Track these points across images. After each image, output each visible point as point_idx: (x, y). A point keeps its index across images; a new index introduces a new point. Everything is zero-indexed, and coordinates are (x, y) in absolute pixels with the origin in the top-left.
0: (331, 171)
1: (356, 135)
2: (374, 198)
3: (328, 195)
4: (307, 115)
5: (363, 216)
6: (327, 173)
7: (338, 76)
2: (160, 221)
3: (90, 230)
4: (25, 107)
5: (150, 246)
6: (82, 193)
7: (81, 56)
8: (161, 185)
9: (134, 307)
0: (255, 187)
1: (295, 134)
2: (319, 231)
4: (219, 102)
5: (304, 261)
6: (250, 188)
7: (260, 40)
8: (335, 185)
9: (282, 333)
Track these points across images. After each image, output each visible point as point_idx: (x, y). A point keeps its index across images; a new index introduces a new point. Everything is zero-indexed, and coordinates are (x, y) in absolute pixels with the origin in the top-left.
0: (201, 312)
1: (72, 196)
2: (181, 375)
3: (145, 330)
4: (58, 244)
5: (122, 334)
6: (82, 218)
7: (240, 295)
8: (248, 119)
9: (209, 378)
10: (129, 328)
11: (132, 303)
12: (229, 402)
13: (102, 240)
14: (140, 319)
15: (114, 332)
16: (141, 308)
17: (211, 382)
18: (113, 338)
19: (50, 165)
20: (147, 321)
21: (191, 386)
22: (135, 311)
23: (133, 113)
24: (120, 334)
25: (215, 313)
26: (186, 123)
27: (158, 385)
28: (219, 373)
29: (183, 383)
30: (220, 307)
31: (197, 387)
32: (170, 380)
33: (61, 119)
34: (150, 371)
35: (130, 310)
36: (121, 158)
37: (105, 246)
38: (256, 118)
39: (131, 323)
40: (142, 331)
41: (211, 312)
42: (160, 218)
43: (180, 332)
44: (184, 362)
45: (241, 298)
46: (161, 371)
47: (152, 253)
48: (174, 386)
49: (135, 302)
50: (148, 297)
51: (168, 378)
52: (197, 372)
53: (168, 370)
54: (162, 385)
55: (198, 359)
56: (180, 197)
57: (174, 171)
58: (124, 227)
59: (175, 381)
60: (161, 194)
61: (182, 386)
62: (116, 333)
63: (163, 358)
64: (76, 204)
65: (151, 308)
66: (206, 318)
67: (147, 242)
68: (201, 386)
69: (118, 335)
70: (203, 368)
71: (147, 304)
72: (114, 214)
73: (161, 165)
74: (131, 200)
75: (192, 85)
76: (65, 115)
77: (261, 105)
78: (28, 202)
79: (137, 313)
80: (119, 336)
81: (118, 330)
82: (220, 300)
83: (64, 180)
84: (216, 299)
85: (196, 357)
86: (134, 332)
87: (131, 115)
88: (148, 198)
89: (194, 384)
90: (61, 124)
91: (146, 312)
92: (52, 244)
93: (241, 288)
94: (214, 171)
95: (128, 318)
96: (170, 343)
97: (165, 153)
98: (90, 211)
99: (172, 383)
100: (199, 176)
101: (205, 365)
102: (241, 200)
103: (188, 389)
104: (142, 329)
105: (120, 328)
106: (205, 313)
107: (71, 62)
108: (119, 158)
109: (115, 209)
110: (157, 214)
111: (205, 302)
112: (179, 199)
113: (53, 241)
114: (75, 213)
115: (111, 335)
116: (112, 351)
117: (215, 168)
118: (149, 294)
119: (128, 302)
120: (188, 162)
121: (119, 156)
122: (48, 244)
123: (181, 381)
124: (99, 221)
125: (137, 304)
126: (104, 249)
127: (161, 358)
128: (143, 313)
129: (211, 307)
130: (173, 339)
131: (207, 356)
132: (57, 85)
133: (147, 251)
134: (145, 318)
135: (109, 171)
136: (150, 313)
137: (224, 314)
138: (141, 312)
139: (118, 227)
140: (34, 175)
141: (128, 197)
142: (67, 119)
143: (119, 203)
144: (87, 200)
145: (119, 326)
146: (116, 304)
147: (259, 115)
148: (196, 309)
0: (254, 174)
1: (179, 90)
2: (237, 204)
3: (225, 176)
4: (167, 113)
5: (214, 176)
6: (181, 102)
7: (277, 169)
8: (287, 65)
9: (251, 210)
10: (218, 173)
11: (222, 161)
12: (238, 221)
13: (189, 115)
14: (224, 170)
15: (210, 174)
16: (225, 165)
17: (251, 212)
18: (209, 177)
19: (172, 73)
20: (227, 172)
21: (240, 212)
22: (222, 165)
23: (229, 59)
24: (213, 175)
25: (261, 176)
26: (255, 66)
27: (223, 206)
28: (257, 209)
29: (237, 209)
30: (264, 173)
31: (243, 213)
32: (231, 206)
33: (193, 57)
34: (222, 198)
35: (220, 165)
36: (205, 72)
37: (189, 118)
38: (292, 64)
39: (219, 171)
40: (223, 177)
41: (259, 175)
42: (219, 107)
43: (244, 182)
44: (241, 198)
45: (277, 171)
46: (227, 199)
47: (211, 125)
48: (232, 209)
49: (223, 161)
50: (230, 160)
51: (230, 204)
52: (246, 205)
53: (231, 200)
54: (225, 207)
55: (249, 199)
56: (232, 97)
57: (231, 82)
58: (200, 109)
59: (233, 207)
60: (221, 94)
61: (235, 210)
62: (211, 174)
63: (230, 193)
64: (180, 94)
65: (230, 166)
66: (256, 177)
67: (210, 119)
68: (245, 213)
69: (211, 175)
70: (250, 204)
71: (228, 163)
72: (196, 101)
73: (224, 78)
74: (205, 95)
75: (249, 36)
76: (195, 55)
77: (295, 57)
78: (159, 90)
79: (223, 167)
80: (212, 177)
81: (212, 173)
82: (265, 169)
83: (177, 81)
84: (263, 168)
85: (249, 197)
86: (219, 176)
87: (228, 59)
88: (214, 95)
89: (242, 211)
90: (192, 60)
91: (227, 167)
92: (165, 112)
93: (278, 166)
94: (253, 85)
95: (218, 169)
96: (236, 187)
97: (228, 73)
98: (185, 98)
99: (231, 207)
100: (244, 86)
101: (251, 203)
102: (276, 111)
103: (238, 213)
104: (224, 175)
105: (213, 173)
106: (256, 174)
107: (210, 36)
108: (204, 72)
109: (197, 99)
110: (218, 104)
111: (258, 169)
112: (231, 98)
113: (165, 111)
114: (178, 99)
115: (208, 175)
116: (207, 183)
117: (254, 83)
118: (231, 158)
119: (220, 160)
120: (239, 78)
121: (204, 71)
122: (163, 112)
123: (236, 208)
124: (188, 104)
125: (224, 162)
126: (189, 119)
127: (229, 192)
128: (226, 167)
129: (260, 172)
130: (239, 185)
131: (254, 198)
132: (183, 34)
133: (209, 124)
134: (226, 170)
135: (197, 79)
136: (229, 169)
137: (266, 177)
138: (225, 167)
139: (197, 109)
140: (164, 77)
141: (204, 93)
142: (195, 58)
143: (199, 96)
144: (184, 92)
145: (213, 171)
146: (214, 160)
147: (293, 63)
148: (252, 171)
────────
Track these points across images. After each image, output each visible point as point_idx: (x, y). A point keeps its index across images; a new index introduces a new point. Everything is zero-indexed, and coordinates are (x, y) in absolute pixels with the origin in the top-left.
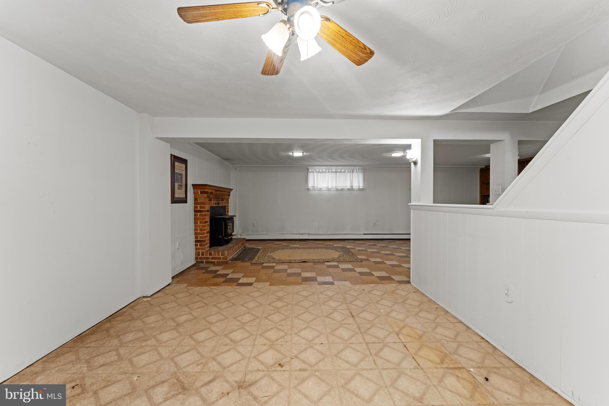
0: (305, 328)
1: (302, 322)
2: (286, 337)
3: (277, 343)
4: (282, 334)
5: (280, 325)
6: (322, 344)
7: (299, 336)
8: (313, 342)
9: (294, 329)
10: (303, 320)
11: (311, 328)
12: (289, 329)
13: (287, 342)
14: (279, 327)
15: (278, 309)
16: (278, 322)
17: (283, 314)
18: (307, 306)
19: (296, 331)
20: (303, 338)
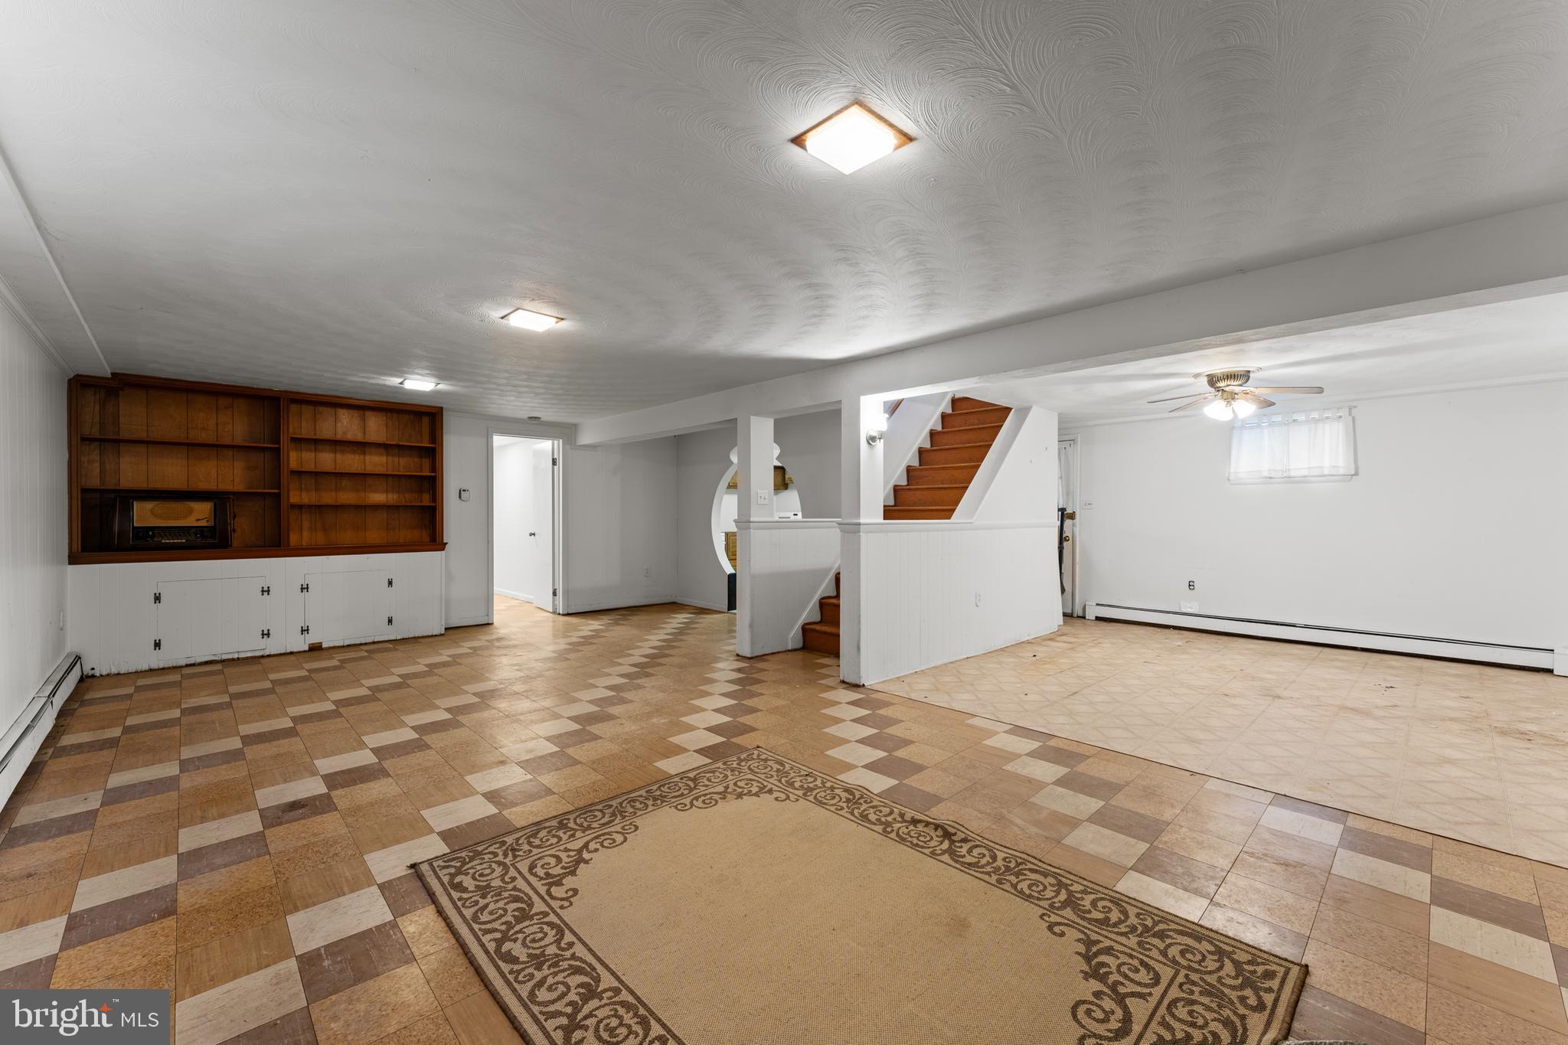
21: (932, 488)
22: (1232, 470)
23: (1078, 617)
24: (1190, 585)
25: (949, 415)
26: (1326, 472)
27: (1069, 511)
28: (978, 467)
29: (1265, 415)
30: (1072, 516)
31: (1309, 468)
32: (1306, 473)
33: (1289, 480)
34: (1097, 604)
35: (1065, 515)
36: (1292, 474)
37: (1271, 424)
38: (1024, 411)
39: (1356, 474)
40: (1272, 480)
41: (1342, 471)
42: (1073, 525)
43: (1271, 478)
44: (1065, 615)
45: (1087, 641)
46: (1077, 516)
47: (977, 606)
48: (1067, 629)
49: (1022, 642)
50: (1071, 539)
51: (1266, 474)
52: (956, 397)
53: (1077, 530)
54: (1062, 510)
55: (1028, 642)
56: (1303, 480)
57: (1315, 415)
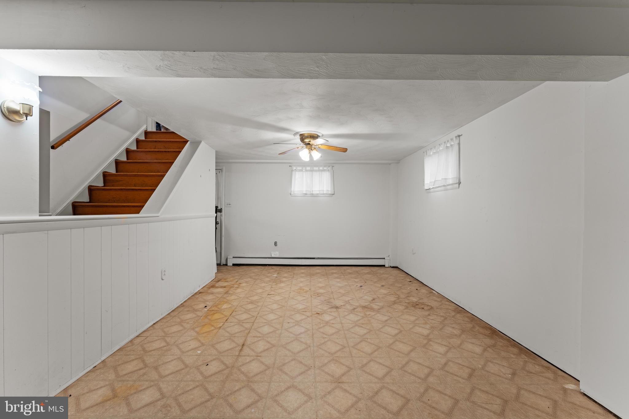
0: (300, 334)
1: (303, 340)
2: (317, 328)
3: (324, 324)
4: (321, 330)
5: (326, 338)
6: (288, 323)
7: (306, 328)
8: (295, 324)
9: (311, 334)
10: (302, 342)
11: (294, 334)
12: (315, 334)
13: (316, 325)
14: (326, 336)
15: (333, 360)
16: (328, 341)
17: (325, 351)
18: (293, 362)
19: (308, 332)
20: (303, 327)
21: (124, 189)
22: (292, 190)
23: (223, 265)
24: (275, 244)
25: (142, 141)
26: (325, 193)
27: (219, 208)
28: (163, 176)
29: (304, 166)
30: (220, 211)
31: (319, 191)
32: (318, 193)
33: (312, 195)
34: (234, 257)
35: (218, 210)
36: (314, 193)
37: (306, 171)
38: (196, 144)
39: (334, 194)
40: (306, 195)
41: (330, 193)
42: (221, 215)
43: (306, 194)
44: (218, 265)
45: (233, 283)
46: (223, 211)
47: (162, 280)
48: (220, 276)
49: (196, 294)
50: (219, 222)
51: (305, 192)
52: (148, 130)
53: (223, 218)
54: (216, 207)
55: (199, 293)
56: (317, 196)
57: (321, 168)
────────
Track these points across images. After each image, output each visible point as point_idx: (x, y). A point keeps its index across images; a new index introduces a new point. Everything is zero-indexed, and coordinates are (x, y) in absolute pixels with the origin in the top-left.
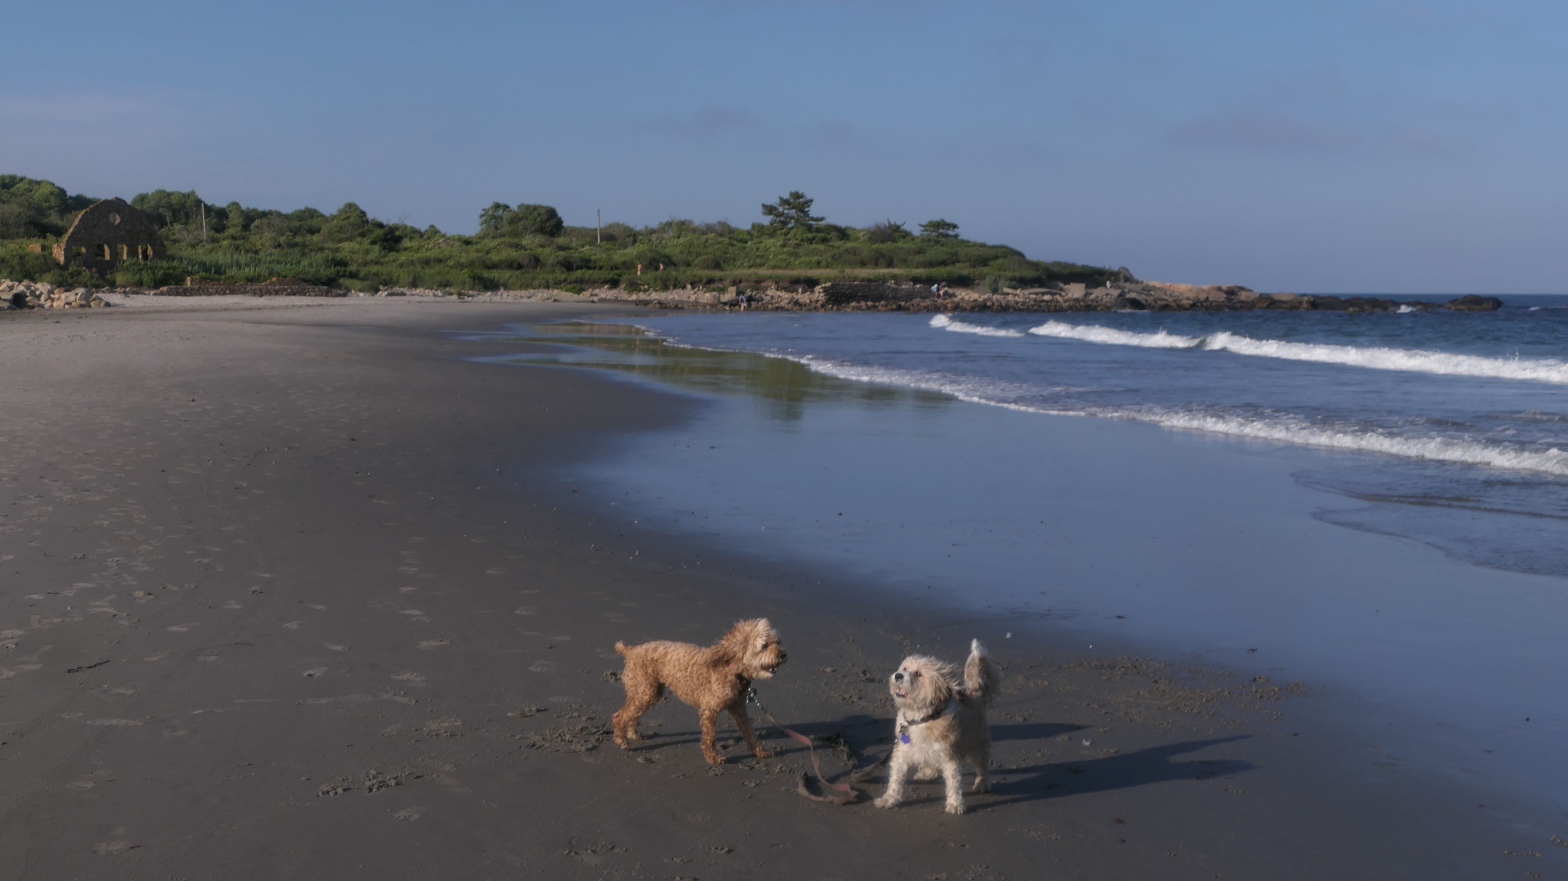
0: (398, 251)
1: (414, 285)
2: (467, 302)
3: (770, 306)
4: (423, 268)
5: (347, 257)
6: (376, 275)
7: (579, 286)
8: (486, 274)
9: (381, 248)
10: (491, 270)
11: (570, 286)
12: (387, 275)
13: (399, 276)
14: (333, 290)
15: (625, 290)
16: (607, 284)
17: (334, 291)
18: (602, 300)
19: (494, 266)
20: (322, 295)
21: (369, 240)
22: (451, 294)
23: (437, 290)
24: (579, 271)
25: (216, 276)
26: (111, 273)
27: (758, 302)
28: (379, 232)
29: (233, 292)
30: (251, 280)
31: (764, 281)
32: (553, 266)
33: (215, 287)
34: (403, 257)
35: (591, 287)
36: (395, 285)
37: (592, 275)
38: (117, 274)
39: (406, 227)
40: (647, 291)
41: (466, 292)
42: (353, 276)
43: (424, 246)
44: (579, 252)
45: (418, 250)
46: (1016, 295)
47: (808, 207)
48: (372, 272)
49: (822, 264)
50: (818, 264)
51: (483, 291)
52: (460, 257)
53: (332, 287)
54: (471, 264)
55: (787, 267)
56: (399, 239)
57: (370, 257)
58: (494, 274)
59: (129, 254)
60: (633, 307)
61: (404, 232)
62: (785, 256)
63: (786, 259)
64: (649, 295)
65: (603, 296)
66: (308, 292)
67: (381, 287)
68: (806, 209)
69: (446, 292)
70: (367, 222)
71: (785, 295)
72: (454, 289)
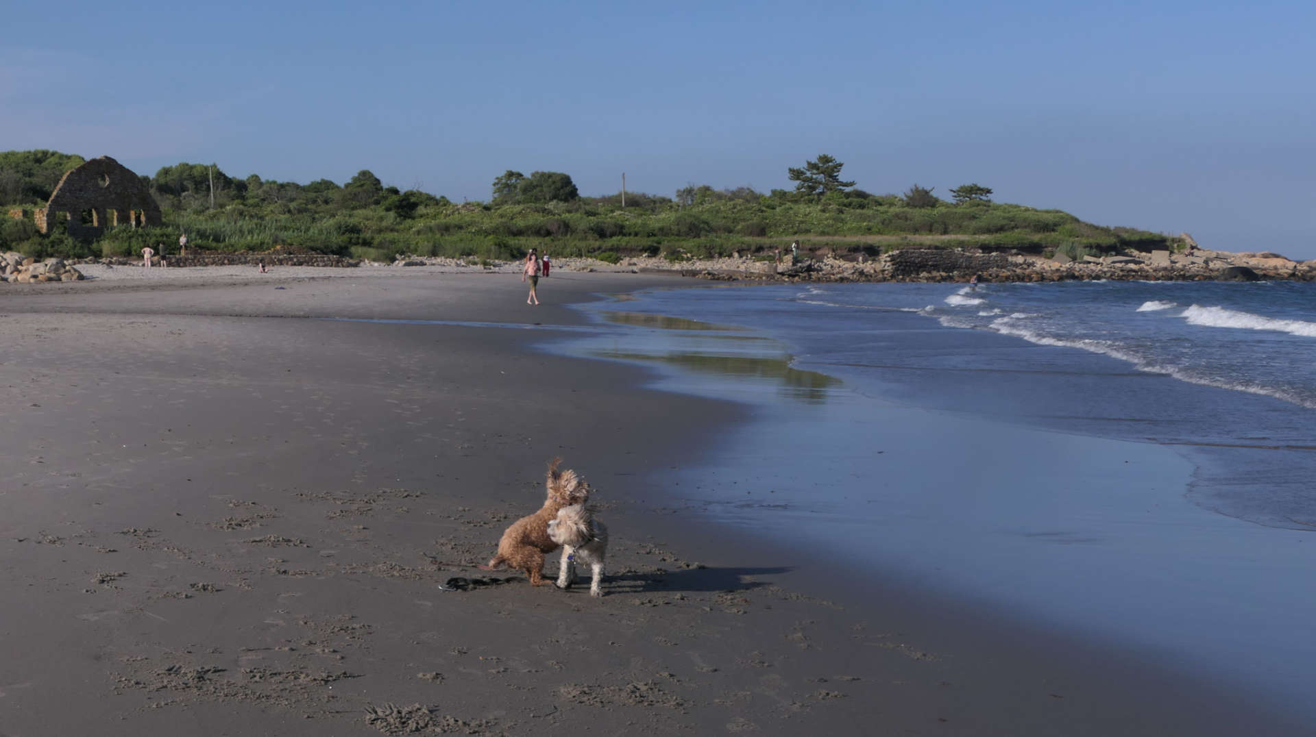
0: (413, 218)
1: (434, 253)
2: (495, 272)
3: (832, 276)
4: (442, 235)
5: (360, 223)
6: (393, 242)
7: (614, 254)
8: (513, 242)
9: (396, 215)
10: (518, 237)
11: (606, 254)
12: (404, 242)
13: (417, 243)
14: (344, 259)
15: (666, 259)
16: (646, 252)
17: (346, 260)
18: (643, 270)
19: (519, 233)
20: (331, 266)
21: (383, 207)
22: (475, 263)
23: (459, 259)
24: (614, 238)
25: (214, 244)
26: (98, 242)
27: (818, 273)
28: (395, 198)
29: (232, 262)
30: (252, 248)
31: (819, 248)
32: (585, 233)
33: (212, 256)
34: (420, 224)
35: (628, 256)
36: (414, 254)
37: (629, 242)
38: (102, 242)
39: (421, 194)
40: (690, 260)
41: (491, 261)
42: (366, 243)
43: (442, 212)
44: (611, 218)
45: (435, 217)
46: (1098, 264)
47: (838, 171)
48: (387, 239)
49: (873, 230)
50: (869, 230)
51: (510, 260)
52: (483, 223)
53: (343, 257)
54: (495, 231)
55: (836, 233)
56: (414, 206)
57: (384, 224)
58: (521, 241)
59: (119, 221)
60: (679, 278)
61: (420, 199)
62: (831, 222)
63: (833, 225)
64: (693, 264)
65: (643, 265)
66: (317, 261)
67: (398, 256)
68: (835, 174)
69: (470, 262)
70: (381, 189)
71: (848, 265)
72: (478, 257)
────────
Among the records above, repeat exactly the line with "78: (28, 202)", the line with "147: (259, 115)", and every line in between, and only those.

• _Written response_:
78: (28, 202)
79: (137, 313)
80: (119, 336)
81: (118, 330)
82: (220, 300)
83: (64, 180)
84: (216, 299)
85: (196, 357)
86: (134, 332)
87: (131, 115)
88: (148, 198)
89: (194, 384)
90: (61, 124)
91: (146, 312)
92: (52, 244)
93: (241, 288)
94: (214, 171)
95: (128, 318)
96: (170, 343)
97: (165, 153)
98: (90, 211)
99: (172, 383)
100: (199, 176)
101: (205, 365)
102: (241, 200)
103: (188, 389)
104: (142, 329)
105: (120, 328)
106: (205, 313)
107: (71, 62)
108: (119, 158)
109: (115, 209)
110: (157, 214)
111: (205, 302)
112: (179, 199)
113: (53, 241)
114: (75, 213)
115: (111, 335)
116: (112, 351)
117: (215, 168)
118: (149, 294)
119: (128, 302)
120: (188, 162)
121: (119, 156)
122: (48, 244)
123: (181, 381)
124: (99, 221)
125: (137, 304)
126: (104, 249)
127: (161, 358)
128: (143, 313)
129: (211, 307)
130: (173, 339)
131: (207, 356)
132: (57, 85)
133: (147, 251)
134: (145, 318)
135: (109, 171)
136: (150, 313)
137: (224, 314)
138: (141, 312)
139: (118, 227)
140: (34, 175)
141: (128, 197)
142: (67, 119)
143: (119, 203)
144: (87, 200)
145: (119, 326)
146: (116, 304)
147: (259, 115)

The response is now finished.